Blind optimism, fueled by a lack of technical understanding, is a recipe for disaster. It leads to overpromising, underdelivering, and ultimately, erodes trust in your leadership and the products you build.
4. Evaluating Quality: From Esoteric Benchmarks to User-Delighting Experiences
Evaluating the quality of AI output is an ongoing challenge. Your executive stakeholder and sponsor won’t know whether your model’s “95%” factuality” score is a good thing or not. Is this an expected result? Is this the best you can get? Or is your fine-tuned model underperforming against expectations? Research papers can provide valuable insights into the latest evaluation techniques and benchmarks, helping you set realistic goals and track progress. It’s your job as an AI PM to bridge the gap between the esoteric research evaluation benchmarks and how the model is actually impacting the end user experience.

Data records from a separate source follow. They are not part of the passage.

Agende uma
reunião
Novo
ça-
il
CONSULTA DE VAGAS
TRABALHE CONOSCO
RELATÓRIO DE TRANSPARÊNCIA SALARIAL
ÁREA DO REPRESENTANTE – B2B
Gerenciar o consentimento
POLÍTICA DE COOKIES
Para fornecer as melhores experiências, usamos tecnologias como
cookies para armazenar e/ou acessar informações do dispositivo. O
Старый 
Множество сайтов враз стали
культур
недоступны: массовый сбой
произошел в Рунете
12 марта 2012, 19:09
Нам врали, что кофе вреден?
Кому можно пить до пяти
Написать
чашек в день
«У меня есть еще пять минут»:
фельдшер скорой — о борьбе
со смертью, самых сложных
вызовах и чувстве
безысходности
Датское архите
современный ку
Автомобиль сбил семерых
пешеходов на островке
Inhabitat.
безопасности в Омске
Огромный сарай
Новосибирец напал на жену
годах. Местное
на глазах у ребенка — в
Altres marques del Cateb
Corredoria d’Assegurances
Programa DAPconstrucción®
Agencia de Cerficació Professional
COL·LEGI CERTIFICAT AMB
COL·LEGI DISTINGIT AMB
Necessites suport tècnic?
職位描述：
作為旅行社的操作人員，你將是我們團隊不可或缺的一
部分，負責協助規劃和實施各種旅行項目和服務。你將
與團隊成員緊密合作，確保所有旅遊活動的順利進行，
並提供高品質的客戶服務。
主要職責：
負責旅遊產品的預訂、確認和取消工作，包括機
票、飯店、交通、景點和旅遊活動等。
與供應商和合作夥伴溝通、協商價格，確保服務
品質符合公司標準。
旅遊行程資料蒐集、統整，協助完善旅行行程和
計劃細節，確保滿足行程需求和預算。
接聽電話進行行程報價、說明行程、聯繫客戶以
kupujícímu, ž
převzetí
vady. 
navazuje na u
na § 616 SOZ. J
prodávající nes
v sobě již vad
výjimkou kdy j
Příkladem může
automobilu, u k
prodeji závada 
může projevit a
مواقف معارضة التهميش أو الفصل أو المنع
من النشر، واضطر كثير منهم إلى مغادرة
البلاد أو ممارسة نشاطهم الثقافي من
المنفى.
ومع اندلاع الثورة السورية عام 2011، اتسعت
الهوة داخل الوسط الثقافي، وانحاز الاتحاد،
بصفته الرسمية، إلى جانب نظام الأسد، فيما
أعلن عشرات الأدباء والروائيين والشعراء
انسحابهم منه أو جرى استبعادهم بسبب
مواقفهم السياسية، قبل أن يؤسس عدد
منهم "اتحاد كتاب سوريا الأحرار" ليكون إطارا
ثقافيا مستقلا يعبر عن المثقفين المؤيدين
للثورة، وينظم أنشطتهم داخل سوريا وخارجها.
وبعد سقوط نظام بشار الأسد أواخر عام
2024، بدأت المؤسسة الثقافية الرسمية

But don't get lost in the world of F1 scores and BLEU scores. Remember, your ultimate goal is to build products that delight users. It's your job to bridge the gap between esoteric research metrics and the user experience, demonstrating the real-world impact of your AI-powered product. At the end of the day, your product is there to serve users and improve their lives, not subject them to testing out a fancy LLM.
That said, you’ll often combine user-centric metrics like CSAT, NPS, average handle time, average resolution time, engagement/session duration, DAU, MAUs, etc with the AI research benchmarks to give a full picture of how your launch is going. It’s best to ground your model-centric metrics in what AI research uses.
In the rapidly evolving world of AI, product management is no longer just about building the right product—it's about understanding the very building blocks of innovation. And that starts with reading the research. So grab a cup of coffee, open up arXiv, and start exploring the fascinating world of AI research. Your users (and your engineering team) will thank you.